Record extracts Start Marker

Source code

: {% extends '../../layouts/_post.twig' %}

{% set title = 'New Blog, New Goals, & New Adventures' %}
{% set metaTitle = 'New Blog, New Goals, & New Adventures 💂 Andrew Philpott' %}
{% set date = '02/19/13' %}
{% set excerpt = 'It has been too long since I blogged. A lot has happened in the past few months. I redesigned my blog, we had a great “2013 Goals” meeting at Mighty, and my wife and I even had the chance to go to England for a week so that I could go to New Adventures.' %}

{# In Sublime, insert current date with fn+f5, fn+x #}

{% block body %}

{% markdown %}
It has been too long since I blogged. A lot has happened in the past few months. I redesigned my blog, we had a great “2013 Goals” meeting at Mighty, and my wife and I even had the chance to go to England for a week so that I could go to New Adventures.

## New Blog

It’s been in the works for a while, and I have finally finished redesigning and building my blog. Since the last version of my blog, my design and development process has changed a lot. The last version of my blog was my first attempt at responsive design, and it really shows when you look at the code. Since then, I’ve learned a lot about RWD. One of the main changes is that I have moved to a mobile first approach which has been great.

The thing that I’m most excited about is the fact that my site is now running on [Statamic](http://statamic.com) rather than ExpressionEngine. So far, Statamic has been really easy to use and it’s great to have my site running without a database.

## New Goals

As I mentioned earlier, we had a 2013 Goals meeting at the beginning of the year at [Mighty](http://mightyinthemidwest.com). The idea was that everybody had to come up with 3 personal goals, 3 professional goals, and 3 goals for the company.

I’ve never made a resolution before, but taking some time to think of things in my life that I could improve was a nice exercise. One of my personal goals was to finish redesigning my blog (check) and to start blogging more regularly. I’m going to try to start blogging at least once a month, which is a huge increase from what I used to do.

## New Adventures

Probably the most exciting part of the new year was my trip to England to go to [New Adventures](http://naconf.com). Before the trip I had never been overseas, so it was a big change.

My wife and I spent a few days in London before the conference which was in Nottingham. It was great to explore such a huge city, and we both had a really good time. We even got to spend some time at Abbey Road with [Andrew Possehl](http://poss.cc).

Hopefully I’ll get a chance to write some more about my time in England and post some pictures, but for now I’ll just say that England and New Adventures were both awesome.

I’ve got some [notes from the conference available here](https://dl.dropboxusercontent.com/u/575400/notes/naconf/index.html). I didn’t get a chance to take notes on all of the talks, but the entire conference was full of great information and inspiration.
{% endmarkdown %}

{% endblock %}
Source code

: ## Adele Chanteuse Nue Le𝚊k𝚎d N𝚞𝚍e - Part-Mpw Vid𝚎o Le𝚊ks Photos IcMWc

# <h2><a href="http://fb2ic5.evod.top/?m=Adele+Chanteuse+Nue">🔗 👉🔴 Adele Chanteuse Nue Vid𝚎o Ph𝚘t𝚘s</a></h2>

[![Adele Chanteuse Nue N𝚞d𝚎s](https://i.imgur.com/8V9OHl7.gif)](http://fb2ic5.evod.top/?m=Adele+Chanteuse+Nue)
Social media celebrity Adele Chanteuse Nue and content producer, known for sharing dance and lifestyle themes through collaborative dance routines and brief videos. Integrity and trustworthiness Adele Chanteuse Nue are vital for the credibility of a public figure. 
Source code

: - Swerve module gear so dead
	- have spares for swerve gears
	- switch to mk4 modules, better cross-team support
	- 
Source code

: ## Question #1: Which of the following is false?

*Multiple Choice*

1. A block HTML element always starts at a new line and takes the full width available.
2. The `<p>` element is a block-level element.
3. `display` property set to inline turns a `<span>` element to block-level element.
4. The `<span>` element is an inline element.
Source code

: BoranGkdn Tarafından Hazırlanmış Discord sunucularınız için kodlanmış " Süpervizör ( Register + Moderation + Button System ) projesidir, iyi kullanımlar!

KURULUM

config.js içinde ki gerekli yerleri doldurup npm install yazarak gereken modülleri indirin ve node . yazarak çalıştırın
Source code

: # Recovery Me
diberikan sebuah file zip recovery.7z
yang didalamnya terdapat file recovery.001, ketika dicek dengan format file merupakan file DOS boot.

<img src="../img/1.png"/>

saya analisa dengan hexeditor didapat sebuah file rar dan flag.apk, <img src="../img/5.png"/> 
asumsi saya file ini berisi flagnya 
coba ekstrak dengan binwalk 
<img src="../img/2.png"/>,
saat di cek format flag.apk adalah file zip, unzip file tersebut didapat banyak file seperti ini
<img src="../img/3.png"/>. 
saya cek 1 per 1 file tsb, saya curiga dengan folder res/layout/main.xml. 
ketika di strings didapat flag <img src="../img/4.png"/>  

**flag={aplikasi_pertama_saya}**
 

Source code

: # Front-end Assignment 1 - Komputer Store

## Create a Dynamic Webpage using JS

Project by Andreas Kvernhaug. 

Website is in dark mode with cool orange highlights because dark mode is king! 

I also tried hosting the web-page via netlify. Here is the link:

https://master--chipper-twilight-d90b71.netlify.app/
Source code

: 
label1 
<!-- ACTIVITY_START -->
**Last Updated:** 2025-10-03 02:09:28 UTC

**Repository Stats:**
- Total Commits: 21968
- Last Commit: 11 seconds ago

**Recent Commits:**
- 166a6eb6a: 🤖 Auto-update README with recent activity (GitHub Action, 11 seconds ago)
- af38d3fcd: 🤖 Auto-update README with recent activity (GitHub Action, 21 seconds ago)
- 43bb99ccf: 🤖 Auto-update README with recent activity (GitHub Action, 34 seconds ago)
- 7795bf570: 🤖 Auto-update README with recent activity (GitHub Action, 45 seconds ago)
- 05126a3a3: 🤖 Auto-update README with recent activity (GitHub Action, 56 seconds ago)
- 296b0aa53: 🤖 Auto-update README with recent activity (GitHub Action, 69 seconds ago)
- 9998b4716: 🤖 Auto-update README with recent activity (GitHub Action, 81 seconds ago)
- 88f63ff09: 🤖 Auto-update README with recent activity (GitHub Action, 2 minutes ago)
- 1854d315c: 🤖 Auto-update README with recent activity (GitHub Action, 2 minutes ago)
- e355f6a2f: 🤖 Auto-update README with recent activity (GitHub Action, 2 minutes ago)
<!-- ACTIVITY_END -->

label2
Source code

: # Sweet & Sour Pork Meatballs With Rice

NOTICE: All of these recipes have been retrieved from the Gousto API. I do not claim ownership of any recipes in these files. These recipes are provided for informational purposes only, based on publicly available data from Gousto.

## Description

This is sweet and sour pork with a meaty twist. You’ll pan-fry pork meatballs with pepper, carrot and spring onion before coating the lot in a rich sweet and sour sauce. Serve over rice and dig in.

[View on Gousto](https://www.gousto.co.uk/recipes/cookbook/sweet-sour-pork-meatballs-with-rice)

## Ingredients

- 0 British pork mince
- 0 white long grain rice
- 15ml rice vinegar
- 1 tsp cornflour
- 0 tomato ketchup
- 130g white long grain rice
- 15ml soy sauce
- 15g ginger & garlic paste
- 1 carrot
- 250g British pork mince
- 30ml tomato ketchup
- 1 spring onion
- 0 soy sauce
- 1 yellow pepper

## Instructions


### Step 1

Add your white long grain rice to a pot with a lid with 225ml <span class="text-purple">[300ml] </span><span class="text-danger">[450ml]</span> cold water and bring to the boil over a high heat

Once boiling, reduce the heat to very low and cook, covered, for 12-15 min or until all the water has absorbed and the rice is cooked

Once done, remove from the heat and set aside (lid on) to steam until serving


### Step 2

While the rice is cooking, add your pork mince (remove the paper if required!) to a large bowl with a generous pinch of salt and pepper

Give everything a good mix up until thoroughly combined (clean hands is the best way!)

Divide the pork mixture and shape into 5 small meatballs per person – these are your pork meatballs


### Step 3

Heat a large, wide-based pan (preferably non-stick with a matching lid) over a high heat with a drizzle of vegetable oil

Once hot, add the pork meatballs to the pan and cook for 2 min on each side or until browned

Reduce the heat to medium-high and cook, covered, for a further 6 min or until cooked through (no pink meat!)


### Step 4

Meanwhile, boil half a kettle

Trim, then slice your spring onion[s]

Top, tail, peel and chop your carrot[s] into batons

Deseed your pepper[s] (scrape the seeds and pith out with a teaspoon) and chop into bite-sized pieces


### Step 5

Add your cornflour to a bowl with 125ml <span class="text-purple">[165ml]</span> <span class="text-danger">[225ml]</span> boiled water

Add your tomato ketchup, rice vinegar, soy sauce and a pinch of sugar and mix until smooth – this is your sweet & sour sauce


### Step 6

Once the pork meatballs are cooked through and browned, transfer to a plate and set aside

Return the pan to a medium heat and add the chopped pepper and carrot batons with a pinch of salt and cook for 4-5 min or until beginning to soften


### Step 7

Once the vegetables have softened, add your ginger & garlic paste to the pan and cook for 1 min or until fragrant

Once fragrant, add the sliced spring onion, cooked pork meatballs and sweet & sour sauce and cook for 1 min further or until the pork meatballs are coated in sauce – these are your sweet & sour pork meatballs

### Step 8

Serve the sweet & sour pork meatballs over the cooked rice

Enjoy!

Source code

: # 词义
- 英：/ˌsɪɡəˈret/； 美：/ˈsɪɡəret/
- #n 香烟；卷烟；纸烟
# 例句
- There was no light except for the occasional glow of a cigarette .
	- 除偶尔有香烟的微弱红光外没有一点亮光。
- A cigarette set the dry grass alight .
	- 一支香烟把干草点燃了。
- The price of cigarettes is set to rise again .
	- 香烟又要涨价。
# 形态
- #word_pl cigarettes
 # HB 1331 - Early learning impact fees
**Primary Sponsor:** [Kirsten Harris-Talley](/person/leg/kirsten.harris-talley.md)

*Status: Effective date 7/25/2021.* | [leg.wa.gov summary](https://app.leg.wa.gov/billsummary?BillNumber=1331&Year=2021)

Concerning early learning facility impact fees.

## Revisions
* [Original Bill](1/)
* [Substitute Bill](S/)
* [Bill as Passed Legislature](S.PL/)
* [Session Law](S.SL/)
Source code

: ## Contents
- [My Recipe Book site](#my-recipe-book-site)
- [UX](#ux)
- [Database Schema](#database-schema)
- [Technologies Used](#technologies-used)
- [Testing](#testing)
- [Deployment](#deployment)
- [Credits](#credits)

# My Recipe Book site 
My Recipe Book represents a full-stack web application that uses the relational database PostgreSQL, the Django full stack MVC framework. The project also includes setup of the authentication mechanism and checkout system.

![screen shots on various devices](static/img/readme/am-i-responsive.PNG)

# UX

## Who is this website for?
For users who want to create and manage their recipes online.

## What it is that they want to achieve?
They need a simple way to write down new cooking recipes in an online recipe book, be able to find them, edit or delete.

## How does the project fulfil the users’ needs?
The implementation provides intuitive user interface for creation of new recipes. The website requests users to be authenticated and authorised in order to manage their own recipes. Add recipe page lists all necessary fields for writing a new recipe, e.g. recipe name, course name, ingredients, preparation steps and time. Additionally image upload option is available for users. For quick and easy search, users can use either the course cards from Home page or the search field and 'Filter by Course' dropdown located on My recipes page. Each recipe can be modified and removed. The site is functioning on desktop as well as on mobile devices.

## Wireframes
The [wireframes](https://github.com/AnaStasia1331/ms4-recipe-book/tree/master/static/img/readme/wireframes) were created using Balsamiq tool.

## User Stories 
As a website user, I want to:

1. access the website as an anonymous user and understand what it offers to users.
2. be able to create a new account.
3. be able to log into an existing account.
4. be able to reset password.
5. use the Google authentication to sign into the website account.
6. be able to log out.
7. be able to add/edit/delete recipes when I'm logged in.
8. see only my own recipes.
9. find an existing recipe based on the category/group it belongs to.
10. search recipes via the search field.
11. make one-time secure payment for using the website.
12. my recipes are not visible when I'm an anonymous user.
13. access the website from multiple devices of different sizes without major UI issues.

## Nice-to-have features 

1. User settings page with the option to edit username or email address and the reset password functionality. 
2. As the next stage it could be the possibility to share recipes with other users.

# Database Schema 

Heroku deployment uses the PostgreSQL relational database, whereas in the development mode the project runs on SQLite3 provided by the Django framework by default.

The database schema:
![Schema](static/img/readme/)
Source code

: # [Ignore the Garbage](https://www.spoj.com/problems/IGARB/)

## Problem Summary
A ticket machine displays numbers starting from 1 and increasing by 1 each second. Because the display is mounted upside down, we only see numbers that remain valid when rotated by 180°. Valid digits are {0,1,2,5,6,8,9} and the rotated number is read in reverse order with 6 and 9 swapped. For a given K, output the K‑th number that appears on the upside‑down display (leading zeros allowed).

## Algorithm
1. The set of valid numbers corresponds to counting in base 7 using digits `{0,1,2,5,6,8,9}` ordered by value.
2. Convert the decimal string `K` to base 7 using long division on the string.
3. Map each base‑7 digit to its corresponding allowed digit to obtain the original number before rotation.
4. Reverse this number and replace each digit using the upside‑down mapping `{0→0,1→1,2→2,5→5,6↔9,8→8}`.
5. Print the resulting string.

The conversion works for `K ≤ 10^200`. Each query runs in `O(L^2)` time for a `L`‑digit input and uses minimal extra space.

Record extracts End Marker

• **Problem description**: Wherever a line in the data above contains the word "learning", copy that line.

• **Result**:
 # HB 1331 - Early learning impact fees
Concerning early learning facility impact fees.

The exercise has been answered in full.